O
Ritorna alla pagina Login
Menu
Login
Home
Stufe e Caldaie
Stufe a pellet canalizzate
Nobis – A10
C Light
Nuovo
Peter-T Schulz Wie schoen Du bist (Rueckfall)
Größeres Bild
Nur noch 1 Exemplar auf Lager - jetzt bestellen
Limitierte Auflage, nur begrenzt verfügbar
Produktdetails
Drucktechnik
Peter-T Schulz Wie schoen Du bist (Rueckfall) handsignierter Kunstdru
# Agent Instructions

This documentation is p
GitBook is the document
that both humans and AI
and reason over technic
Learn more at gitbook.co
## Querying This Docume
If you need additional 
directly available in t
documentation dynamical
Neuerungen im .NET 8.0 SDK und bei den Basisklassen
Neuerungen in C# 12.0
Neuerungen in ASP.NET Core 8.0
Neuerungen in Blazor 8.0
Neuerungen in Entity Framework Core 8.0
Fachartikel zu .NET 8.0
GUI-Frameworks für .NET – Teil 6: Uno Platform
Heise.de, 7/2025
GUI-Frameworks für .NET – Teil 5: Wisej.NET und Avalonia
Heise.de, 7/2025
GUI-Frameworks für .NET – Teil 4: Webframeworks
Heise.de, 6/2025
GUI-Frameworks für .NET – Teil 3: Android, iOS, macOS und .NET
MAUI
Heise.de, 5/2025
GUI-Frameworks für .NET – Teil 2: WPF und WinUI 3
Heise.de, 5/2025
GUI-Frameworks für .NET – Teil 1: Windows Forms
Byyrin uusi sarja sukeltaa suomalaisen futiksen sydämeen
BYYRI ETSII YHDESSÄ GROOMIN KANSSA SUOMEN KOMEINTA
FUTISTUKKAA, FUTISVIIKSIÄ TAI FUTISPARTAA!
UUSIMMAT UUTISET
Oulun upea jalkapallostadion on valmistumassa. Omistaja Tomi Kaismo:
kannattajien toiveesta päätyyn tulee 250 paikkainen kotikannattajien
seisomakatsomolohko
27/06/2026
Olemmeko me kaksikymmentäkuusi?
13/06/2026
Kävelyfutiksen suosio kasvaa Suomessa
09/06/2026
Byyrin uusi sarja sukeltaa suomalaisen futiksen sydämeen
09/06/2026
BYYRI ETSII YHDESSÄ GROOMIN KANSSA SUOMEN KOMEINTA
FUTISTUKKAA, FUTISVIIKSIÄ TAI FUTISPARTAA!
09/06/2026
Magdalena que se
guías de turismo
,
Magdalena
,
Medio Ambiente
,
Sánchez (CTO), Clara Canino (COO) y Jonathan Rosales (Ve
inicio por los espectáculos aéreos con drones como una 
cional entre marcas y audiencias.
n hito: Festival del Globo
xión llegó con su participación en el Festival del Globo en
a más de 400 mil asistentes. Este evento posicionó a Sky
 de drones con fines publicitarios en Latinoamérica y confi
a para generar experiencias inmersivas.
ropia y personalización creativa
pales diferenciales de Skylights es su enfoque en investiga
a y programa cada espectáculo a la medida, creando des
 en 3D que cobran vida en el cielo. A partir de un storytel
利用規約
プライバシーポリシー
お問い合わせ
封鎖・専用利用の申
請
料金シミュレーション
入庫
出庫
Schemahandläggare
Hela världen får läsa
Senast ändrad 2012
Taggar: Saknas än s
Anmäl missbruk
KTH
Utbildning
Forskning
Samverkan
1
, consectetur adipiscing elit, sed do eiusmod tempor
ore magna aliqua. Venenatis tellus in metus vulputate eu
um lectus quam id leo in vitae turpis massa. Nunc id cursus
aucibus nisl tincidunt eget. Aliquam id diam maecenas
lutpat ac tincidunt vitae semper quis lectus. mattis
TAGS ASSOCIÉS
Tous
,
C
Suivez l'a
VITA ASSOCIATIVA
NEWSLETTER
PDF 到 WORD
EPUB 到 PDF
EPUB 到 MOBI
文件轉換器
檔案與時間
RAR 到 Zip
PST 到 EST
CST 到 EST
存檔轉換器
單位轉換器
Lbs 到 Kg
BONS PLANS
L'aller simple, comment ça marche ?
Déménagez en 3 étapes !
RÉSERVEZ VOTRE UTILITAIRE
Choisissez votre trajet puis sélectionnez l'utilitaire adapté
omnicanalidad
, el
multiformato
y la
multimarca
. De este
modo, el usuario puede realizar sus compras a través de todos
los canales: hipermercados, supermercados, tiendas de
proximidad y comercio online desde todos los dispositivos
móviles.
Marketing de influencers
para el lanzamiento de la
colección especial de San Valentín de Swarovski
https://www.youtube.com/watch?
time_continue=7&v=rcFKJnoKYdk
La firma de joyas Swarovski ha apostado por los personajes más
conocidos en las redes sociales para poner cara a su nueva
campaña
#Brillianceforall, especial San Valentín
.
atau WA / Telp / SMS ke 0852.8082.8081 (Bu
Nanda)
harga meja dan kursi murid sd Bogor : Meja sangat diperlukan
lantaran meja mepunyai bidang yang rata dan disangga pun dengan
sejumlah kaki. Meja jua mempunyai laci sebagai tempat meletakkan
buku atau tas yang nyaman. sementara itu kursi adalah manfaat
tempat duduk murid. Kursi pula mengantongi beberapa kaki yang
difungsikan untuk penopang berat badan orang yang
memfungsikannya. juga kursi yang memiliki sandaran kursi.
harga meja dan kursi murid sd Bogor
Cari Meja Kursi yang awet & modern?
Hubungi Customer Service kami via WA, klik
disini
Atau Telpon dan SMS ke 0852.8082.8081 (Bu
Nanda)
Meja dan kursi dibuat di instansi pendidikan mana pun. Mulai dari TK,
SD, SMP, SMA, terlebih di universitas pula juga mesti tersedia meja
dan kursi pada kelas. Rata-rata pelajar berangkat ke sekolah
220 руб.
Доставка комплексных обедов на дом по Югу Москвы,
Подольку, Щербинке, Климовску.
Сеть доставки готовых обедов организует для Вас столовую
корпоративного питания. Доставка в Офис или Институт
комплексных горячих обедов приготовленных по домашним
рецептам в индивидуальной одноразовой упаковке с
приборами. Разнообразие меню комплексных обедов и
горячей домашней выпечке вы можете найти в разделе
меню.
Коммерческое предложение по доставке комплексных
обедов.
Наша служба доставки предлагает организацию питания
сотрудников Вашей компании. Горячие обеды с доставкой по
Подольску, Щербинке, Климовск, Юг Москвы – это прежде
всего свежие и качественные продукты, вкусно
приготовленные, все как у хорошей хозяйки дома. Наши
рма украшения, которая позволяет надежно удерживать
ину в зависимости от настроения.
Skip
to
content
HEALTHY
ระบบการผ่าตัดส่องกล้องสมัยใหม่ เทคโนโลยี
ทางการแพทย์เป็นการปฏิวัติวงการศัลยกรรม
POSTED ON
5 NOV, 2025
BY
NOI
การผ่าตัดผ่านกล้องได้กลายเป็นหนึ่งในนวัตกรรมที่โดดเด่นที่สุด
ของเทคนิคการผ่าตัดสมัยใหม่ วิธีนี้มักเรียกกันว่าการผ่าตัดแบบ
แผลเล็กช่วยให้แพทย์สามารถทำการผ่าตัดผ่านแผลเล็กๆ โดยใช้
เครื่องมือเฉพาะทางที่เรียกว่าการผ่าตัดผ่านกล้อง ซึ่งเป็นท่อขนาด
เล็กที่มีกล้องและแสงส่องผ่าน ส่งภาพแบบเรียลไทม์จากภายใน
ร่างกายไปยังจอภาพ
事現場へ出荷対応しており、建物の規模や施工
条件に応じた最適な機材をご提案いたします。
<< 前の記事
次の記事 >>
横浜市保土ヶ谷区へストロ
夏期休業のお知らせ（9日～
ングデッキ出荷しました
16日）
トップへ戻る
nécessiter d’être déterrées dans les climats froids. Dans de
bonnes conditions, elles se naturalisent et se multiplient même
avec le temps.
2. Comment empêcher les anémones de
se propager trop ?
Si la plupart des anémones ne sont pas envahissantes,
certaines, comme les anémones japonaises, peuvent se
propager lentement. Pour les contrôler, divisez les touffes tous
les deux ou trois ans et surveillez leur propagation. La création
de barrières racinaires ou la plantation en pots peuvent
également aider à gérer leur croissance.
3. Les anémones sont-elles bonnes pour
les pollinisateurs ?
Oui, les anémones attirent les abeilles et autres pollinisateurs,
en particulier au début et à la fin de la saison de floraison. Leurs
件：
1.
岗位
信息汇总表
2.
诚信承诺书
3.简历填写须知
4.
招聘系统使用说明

---

■ **Exercise details**: Take the stretch of lines above from the one containing "certaines, comme les" through the one containing "les pollinisateurs ?" and repeat it exactly, adding no other line.

■ **Written response**:
certaines, comme les anémones japonaises, peuvent se
propager lentement. Pour les contrôler, divisez les touffes tous
les deux ou trois ans et surveillez leur propagation. La création
de barrières racinaires ou la plantation en pots peuvent
également aider à gérer leur croissance.
3. Les anémones sont-elles bonnes pour
les pollinisateurs ?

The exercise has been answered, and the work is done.